​Idlib: « les civils ne sont pas une cible » rappelle la Croix Rouge

Article paru sur le site RCF le 12/09/2018 par Jean-Baptiste Le Roux

La dernière province syrienne aux mains des rebelles est sous les bombes. A Idlib, les réfugiés fuient en masse le secteur, vers la Turquie.

La situation humanitaire d’Idlib empire d’heure en heure. Les habitants de cette province syrienne, la dernière à être contrôlée par les forces rebelles, sont sous les bombes de l’armée syrienne, et de son alliée la Russie. On estime à 2,5 millions le nombre de personnes vivant dans ce secteur, ravagé par les bombardements aériens.

L’exode des civils d’Idlib a commencé 

Face à cette situation, les civils n’ont qu’une seule solution : fuir. En particulier pour les familles vivant dans le Sud de cette province. Ils se dirigent notamment vers la frontière turque, où existent déjà des camps de réfugiés. Mais pour la plupart de ces personnes, il ne s’agit pas d’un premier exode. En effet, en plein cœur du conflit, beaucoup de Syriens avaient trouvé refuge à Idlib, jusque-là plus ou moins épargnée par les combats. Désormais, ce calme apparent appartient au passé.

Tous fuient l’offensive lancée il y a un mois par les forces du régime de Bachar el-Assad, afin de déloger les derniers rebelles sur place. Une offensive qui gagne en puissance, malgré les messages d’alerte des Nations-Unies, et même des Etats-Unis. L’ONU a d’ailleurs prédit une des pires catastrophes humanitaires du XXIème siècle. Et pour cause, même les secours et les ONG semblent pris pour cible.

Une province vulnérable sur le plan humanitaire

« Rien que durant les derniers jours des combats, au moins deux hôpitaux ont été endommagés au Sud de la province d’Idlib. Il y a au bas mot des milliers de personnes sur les routes qui se dirigent vers la frontière turque où se trouvent déjà des camps improvisés. Il faut bien voir que la poche d’Idlib est un endroit extrêmement vulnérable. On parle de 2,5 millions de personnes dont la moitié sont des déplacés, soit qui ont fuit les combats ailleurs en Syrie ces dernières années, ou des personnes déplacées à l’intérieur d’Idlib au cours des combats des mois précédents. On parle d’une région où les gens sont déjà extrêmement affaiblis. Beaucoup vivent dans des camps de fortune sous des abris insuffisants sans accès à l’eau, à la nourriture, et aux soins » explique Iolanda Jaquemet porte-parole du Comité International de la Croix Rouge au Proche et Moyen-Orient.

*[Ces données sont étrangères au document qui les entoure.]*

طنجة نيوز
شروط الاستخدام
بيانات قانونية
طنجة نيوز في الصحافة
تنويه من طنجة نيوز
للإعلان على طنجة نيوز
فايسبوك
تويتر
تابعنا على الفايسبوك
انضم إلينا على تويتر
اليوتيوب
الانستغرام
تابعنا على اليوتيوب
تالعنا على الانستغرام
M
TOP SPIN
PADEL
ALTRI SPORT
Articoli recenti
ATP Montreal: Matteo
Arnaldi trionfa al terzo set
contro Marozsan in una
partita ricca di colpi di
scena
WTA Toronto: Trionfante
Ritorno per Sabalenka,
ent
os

« Dès qu’il y a des combats, les gens ont une réaction tout à fait normale. Ils prennent leurs enfants, leur mère âgée, leur famille et ils s’enfuient dans une direction qui leur paraît être plus sûre. Il faut bien voir qu’Idlib a énormément de peine à faire face aux besoins. 60% des structures en eau sont endommagées. Cette poche n’a pas de centrale électrique. Tout dépend des générateurs qui ont besoin de combustible. Il n’y en a pas assez » ajoute Iolanda Jacquemet.

Un fossé entre les besoins des civils et la réponse humanitaire

Actuellement, on estime à 30.000 le nombre de personnes déplacées. L’ONU s’apprête à devoir porter secours à 80.000 personnes. « Le problème, c’est l’accès malaisé pour les organisations humanitaires. Le seul accès qui est ouvert en ce moment, c’est celui de la frontière turque et les moyens y arrivent. En revanche la réponse humanitaire est totalement insuffisante. Plus les besoins augmenteront, plus ce fossé entre les besoins et la réponse humanitaire va se creuser, et c’est ce que nous craignons » lance encore la porte-parole de la Croix Rouge.

Une fois les combats fuis, pour les civils, se posera ensuite la question de la survie dans les camps. « Ces camps ne sont pas des structures de la meilleure qualité en l’état actuel. Plus les gens seront sur les routes, plus ils viendront grossir les rangs des personnes installées dans ces camps de fortune, plus les conditions de vie seront absolument insuffisantes, en particulier pour les personnes vulnérables, les enfants, les femmes enceintes, les personnes âgées ou handicapées » conclut Iolanda Jaquemet.